Bounding boxes with keypoints
========================
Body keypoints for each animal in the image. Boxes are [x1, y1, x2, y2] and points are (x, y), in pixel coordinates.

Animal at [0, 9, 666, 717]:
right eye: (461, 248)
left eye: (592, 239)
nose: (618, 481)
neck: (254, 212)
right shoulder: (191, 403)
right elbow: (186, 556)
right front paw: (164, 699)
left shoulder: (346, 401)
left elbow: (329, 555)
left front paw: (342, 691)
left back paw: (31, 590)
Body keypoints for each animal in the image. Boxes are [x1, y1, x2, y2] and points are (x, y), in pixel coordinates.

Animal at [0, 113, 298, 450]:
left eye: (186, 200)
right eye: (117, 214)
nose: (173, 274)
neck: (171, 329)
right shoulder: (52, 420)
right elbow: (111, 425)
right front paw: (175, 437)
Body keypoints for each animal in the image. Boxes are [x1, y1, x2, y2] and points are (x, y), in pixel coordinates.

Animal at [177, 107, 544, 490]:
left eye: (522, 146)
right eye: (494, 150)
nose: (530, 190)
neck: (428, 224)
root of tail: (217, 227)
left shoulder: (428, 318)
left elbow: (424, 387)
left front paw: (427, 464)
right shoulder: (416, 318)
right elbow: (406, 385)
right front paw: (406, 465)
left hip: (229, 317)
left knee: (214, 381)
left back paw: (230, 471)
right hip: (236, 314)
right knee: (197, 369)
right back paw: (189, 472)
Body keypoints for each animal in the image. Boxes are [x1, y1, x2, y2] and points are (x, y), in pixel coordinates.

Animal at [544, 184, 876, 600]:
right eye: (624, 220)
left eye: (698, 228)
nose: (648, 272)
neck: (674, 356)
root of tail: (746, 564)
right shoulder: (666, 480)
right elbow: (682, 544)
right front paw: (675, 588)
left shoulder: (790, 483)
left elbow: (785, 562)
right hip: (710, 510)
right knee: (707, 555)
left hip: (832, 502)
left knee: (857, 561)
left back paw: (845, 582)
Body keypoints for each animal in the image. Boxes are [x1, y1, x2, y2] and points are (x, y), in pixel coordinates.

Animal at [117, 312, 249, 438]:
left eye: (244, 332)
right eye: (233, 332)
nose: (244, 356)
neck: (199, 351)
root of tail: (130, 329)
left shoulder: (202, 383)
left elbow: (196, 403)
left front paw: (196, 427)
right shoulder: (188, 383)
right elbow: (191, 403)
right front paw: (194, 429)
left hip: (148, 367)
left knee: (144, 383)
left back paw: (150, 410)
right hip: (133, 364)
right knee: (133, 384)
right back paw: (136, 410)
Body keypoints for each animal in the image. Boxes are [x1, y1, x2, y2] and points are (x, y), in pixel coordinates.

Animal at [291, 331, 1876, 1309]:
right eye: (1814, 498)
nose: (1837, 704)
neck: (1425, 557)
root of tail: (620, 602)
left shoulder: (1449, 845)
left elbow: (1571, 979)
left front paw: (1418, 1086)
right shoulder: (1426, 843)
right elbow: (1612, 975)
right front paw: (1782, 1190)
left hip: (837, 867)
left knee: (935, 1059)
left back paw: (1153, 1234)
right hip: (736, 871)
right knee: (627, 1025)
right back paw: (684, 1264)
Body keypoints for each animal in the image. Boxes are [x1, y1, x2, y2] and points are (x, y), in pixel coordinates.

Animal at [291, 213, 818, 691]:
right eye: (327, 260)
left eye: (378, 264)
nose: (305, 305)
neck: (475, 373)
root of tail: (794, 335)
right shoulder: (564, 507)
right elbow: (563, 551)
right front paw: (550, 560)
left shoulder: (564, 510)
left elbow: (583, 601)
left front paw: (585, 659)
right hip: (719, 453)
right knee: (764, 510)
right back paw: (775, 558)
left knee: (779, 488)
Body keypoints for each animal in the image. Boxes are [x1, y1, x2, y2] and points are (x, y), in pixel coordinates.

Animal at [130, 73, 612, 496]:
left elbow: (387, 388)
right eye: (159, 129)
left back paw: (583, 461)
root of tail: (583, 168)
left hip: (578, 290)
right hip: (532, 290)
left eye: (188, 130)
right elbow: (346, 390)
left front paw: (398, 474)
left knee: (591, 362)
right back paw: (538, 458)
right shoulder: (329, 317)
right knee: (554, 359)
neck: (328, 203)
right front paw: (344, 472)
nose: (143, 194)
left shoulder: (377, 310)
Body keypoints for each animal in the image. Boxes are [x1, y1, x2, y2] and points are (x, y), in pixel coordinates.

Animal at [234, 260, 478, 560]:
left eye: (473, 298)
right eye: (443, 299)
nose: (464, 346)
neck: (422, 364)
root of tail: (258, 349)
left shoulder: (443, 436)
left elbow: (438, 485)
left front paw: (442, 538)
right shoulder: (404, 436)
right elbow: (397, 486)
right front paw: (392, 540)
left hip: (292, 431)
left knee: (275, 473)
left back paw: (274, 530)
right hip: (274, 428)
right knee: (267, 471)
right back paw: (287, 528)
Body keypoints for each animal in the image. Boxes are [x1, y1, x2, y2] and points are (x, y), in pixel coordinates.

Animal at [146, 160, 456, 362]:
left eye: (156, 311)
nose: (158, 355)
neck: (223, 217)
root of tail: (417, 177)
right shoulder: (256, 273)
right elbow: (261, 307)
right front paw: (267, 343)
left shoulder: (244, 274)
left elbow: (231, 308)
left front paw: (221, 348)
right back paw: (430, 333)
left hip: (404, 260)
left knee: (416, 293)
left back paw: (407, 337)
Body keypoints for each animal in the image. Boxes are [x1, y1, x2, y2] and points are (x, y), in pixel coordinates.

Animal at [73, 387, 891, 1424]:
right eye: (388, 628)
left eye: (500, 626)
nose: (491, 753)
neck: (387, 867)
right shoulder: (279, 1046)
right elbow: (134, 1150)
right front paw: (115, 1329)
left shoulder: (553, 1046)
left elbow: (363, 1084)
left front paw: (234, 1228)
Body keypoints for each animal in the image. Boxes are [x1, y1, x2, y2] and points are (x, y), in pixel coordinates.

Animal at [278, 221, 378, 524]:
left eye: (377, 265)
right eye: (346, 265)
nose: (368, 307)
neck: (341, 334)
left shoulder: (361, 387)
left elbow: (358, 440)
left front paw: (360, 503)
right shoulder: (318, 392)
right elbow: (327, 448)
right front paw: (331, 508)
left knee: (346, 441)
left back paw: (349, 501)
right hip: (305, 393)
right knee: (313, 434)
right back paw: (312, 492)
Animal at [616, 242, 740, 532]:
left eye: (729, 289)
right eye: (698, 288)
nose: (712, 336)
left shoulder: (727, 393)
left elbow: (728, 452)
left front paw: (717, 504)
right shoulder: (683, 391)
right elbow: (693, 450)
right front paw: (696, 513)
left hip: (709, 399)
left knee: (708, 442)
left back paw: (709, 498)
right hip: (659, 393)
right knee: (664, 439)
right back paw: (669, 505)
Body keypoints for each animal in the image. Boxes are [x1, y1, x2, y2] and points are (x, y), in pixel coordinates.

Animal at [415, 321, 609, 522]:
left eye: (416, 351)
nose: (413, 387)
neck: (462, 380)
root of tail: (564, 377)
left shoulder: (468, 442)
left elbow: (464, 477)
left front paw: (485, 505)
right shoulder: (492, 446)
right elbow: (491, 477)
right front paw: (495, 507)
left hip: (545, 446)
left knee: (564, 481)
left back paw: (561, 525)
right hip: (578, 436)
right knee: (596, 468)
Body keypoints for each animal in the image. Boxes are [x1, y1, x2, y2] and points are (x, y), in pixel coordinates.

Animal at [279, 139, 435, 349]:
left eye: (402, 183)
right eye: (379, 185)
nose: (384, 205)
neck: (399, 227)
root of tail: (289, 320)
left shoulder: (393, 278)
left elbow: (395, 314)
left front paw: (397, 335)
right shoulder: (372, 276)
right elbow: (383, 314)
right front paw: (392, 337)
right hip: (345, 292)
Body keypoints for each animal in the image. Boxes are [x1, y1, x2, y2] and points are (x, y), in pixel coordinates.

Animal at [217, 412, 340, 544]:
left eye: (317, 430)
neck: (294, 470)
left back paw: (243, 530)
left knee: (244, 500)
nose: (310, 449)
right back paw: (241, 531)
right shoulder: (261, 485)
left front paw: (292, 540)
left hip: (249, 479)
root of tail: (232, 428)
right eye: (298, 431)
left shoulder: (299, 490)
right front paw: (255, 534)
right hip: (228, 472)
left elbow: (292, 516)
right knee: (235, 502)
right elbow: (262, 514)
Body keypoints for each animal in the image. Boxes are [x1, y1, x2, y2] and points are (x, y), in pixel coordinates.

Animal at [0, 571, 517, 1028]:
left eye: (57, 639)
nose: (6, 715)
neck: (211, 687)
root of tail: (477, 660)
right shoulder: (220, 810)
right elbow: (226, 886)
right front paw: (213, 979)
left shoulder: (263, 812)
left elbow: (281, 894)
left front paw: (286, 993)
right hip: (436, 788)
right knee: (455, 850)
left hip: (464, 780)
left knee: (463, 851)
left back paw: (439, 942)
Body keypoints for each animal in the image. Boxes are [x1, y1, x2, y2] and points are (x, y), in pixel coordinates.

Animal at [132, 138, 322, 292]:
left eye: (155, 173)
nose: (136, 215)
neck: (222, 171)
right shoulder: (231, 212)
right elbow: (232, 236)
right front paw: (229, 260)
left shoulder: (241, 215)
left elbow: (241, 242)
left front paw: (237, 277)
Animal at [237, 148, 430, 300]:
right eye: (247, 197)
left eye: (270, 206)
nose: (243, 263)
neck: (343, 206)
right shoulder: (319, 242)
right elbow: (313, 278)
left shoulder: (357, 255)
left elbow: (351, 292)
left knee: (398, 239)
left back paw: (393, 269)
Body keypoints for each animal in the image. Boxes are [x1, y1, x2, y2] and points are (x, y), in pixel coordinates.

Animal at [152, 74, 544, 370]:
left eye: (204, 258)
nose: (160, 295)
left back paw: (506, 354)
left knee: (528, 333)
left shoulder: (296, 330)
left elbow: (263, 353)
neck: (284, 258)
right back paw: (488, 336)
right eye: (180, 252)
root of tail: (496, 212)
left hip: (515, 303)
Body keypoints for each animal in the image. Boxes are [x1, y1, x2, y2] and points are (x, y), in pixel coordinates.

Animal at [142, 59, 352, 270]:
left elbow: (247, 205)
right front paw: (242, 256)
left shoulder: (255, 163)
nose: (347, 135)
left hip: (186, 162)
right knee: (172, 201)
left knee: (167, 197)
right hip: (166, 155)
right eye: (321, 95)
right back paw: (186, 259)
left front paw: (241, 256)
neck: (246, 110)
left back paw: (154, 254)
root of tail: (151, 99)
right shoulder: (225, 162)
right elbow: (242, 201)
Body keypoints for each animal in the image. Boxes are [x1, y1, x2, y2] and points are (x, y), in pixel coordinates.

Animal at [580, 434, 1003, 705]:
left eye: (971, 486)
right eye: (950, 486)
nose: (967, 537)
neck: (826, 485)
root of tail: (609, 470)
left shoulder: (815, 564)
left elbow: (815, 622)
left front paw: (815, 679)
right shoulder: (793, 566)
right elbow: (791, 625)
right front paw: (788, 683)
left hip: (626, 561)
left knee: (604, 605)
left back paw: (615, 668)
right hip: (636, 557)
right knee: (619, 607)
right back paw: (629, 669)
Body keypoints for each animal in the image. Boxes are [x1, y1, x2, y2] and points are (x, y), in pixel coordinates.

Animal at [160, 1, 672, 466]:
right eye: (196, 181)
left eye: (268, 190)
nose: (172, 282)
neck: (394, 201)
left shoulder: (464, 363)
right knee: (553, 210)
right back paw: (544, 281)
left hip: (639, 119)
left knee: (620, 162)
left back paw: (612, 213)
========================
What you will do
If a line comes after the one that contains "left back paw: (31, 590)", leave it out; return every line of the entries up to that point exactly, starting with the first, with that line included.

Solved exercise
Body keypoints for each animal in the image. Boxes are [x1, y1, x2, y2] and points are (x, y), in pixel coordinates.

Animal at [0, 9, 666, 717]:
right eye: (461, 248)
left eye: (592, 239)
nose: (618, 481)
neck: (254, 212)
right shoulder: (191, 403)
right elbow: (186, 556)
right front paw: (164, 699)
left shoulder: (346, 401)
left elbow: (329, 555)
left front paw: (342, 691)
left back paw: (31, 590)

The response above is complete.